Der differenzielle Ausgangswiderstand ist höher! Die stromlieferfähigkeit entspricht der Emiterschaltung. Nelson Pass verwendet Kaskodeschaltung in seinem "1000W" Endstufen.
Bei Dicky Hoppenstedt konnte das Geschlecht auch nicht so einfach bestimmt werden.



 
#63
Zitat:Original geschrieben von ChocoHolic
Also vermischt dein Aufbau nur zwei Effekte.
Chiptemperatur und Uce.

Wenn Darius das 5V-Datenblatt mit dem realen Betrieb 25W bei 250V vergleicht, so leidet er gleichzeitig unter BEIDEN Effekten.

Welcher Effekt dominiert ist ja eigentlich unerheblich, weil es nur auf die Summe ankommt.
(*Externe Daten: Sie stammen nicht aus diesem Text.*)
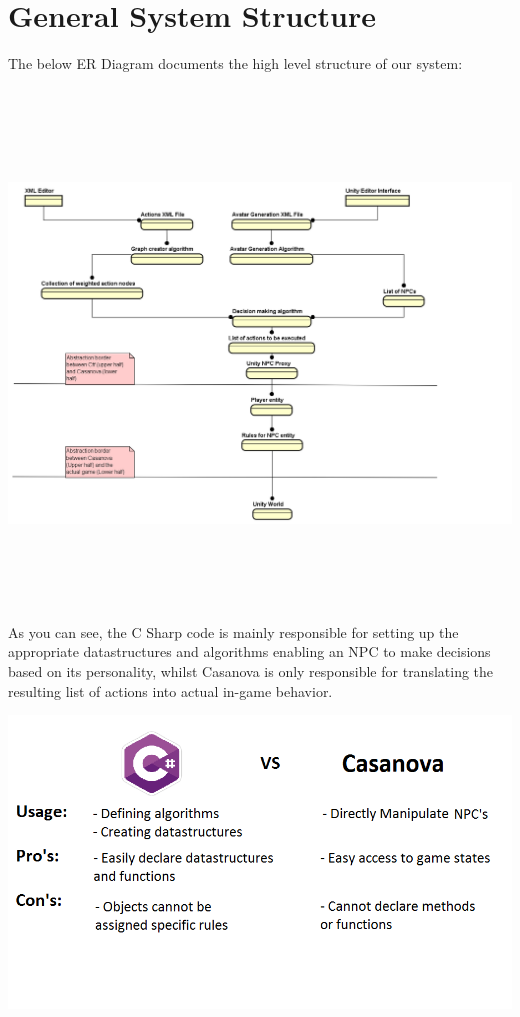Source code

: \documentclass[11pt]{article} %
\begin{document}
\section{General System Structure}
The below ER Diagram documents the high level structure of our system:

~\\
\includegraphics[width=20cm, height=13cm]{SystemEr}
~\\

\newpage
As you can see, the C Sharp code is mainly responsible for setting up the appropriate datastructures and algorithms enabling an NPC to make decisions based on its personality, whilst Casanova is only responsible for translating the resulting list of actions into actual in-game behavior. 

\includegraphics[scale=0.7]{CSHARPVSCASANOVA}
\end{document}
Ich guck mir jetzt mal den 2SC3486 an... bin gespannt...
 
#64
Zitat:Original geschrieben von Hoppenstett

Zitat:Original geschrieben von Gerd

Der differenzielle Ausgangswiderstand ist höher! Die stromlieferfähigkeit entspricht der Emiterschaltung. Nelson Pass verwendet Kaskodeschaltung in seinem "1000W" Endstufen.

Das ist aber lange her.
 
#65
Für eine Ausgangsstufe ist natürlich die hohe Ausgangsimpedanz unschön. Fraglos wahr.
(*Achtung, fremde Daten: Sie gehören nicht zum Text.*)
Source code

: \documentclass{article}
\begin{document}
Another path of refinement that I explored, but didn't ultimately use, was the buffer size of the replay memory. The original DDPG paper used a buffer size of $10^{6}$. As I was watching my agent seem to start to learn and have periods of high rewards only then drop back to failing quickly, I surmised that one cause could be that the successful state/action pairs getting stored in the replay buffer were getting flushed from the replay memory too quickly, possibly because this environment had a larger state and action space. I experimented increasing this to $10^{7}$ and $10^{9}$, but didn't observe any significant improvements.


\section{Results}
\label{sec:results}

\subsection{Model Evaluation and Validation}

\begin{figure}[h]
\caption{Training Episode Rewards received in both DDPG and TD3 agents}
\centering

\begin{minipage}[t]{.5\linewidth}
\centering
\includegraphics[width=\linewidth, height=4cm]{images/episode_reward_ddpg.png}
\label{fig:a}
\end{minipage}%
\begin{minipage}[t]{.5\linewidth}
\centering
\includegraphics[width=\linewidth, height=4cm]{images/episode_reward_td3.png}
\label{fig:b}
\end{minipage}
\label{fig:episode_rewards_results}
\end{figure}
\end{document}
Trotzdem sind die Anforderungen in einer Kaskode sind schon anders.
Bzw. Die Kaskode mildert insbesondere die Auswirkungen von:
- Uce-Abhängigkeit der Stromverstärkung
- Kollektorbasiskapazität (wie auch bei Röhren die Millerkapazität)
Der erste in Emitterschaltung arbeitende Transistor arbeitet mit praktisch konstanter Uce.
==> Uce-Abhängigkeit ausgehebelt.
Außerdem wirkt die Kollektorbasiskapazität nur noch einfach auf die Basis zurück.
Der zweite "kaskodierende" Transistor arbeitet in Basisschaltung und braucht seine Stromverstärkung nur um sicherzustellen, dass in seinem Kollektor möglichst der gleiche Strom fließt wie am Emitter eingeprägt. Solange die Verstärkung halbwegs hoch ist, führen Schwankungen der Verstärkung nur zu sehr geringen Verzerrungen.
Zusammen gibt diese Anordnung geringe Verzerrungen, eine hohe Versorgungsspannungunterdrückung und eine hohe Grenzfrequenz.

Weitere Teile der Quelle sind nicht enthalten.